That's a "pretty good" understatement.
"Frankie had to do extra duty, but he was up to it," said Brewers manager Ned Yost, who deemed Cordero the closer on Monday in the wake of Derrick Turnbow's continuing struggles. "That's what I expect from him. He's a real competitor out there and he's got a lot of confidence in his abilities."
Geoff Jenkins snapped an 0-for-20 slump with a two-hit night and scored the game's only run on Damian Miller's seventh-inning single, sending Rockies starter Josh Fogg (7-6) to his first loss since June 18. Brewers starter Dave Bush (7-8) pitched six scoreless innings and Cordero notched his second Brewers save.
Yost replaced Bush with a pinch-hitter after Miller's go-ahead knock, hoping for a big inning that he didn't get. Relievers Brian Shouse and Matt Wise preserved the one-run lead for Cordero, who recorded the final out of the eighth inning and appeared to have the first out of the ninth when Todd Helton lifted a fly ball to right-canter field.
Instead, center fielder Tony Gwynn Jr. inserted in an eighth-inning double switch -- over-ran the ball and Helton scooted to third with what could only be ruled a triple.
It had nothing to do with miscommunication, according to both Yost and Gwynn.
"Bad play," Gwynn said. "There was too much thinking going on. It wasn't too instinctive. I make that play 99 out of 100 times, and I got caught up in trying to distinguish whether to keep the ball in front of me or to dive for it."
It left Cordero in a bind, especially after he issued the second of two walks, loading the bases. Cordero escaped with his third strikeout of the inning, getting Cory Sullivan to fan at a slider.
"You've got to go for the strikeout," said Cordero, who came to Milwaukee along with outfielder Kevin Mench and two Minor Leaguers in a trade that sent outfielders Carlos Lee and Nelson Cruz to Texas. "Anything can happen with a ground ball or a fly ball. I know it's hard to strike [hitters] out, but that's what I set my mind to do."
Maybe there is
something to the bold assertion by infielder Jeff Cirillo earlier in the day that the Rockies are doctoring baseballs. Tuesday marked the third 1-0 game at Coors Field this season -- all Rockies losses. In the previous 11 seasons at Coors Field, there was just one 1-0 game.
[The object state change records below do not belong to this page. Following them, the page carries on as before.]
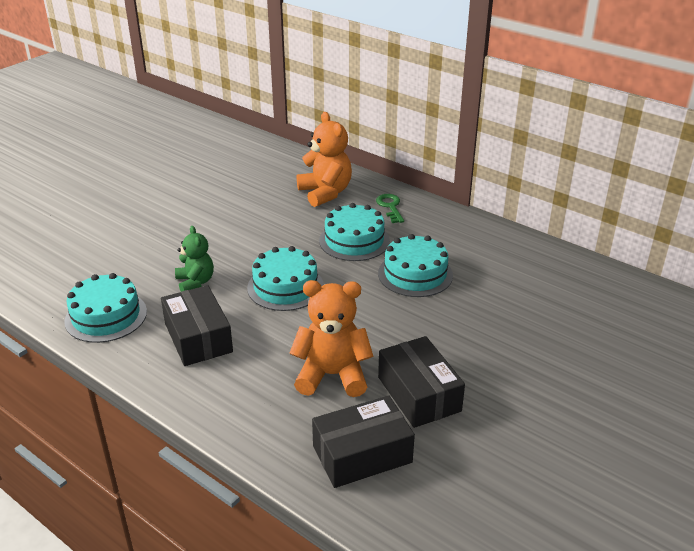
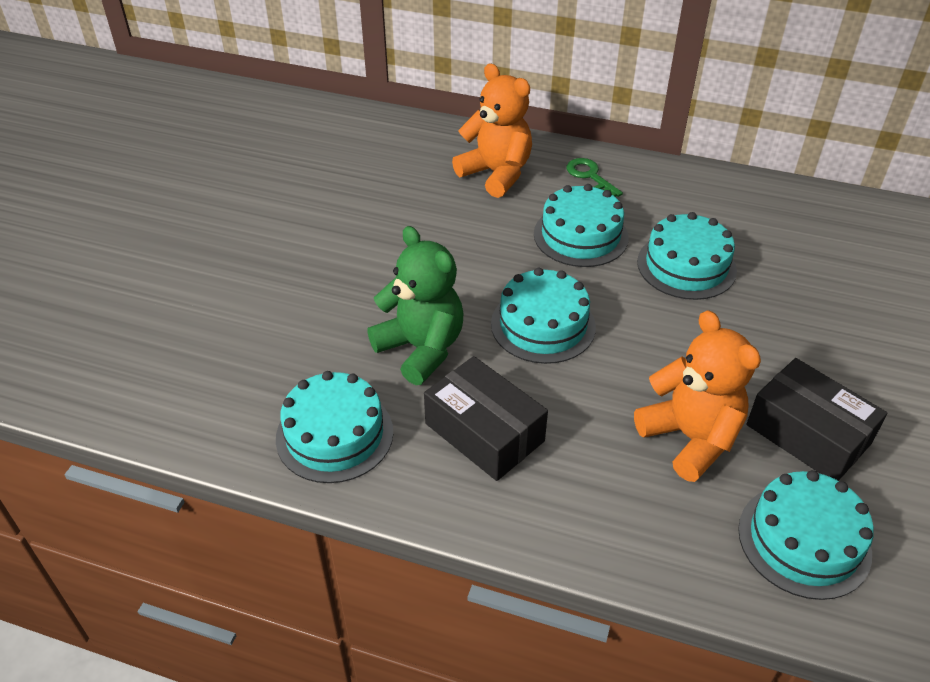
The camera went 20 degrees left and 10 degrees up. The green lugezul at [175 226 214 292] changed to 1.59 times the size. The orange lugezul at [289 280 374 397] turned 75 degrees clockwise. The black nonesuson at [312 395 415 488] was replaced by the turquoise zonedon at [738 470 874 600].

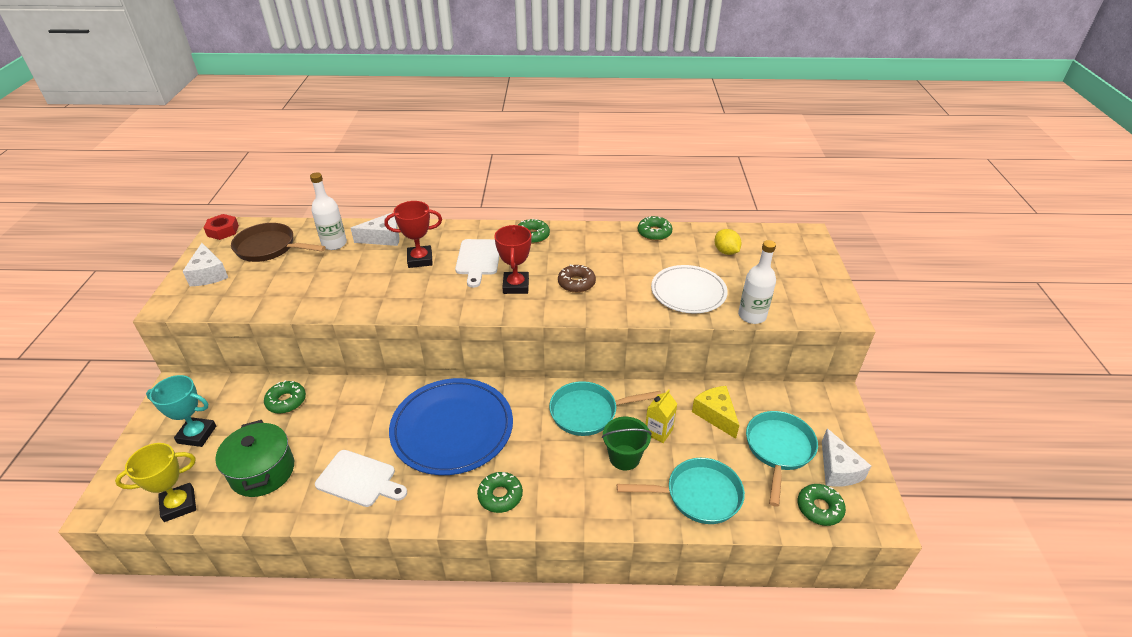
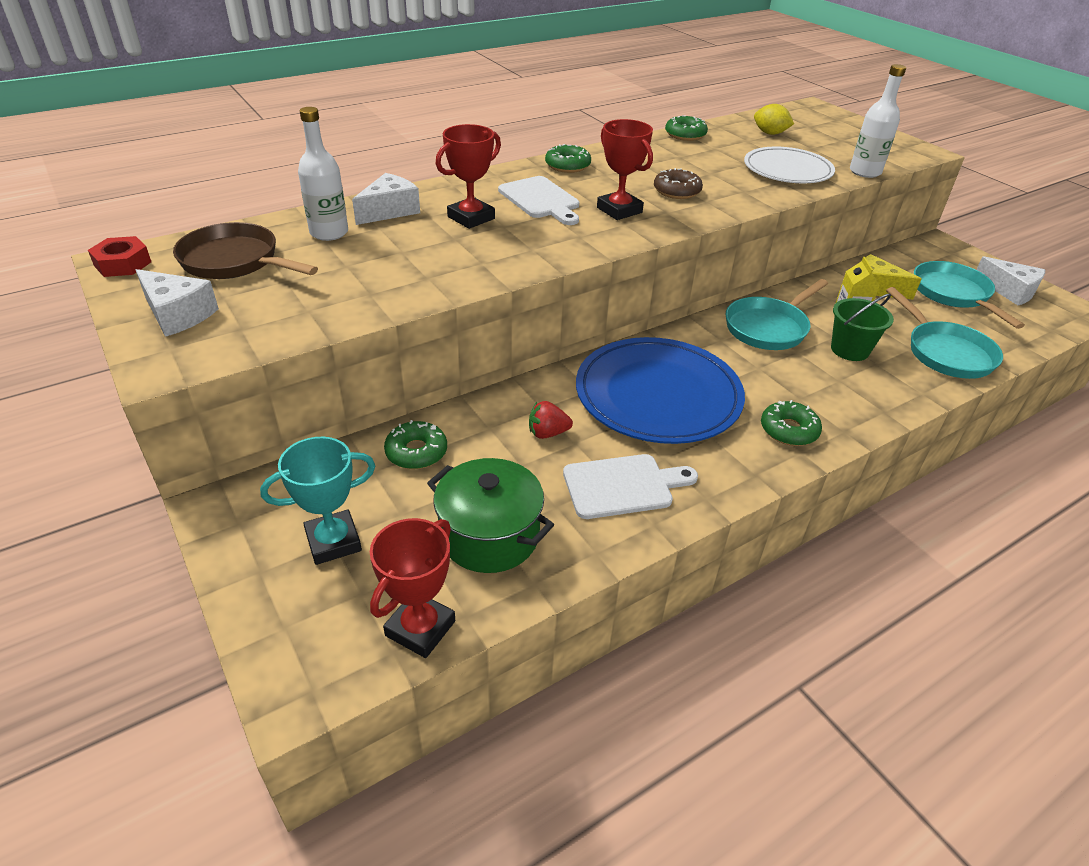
The camera went 35 degrees left and 0 degrees up. The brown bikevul at [231 223 326 262] turned 45 degrees clockwise. The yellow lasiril at [115 443 196 522] became the red lasiril at [370 518 455 658]. The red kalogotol at [529 401 573 439] appeared. The turquoise bikevul at [617 458 745 524] turned 105 degrees clockwise. The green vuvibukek at [798 484 846 526] disappeared.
Jenkins, who made a mechanical adjustment to free up his back elbow, singled in his first at-bat, his first hit since July 22, and he doubled and scored the winning run in the seventh. Before that, it was a pitchers duel between Fogg and Bush, who held Colorado scoreless on five hits in six solid innings. With Bush out at the 77-pitch mark, pinch-hitter Gabe Gross singled and Brady Clark walked, loading the bases, but Tony Graffanino hit a long flyout to the left-field warning track to end the rally.
"I really debated hard in the sixth whether we should pinch-hit for [Bush] or not, because he was really throwing good," Yost said. "But our bullpen was in good shape, and you don't really want to protect a run for the last three innings. ... You might as well go for it there and increase our odds."
Said Bush: "In this place, you have to play to get as many runs as you can."
Had Graffanino's fly ball traveled five feet farther, it would have looked like a great move. It was the Brewers' second near-home run of the night; in the second inning, Bill Hall hit what appeared would be a home run that instead clipped the top of the wall for a double.
Bush's absence left the game to the Brewers' bullpen, which entered with a National League-worst 5.11 ERA. Shouse recorded the first out of the seventh inning and Wise worked 1 1/3 innings to get the ball to Cordero.
"We don't have a lot of room for error right now in terms of wins and losses," Bush said. "Every win is important."
The Brewers played their first 1-0 game this season and the 101st in franchise history.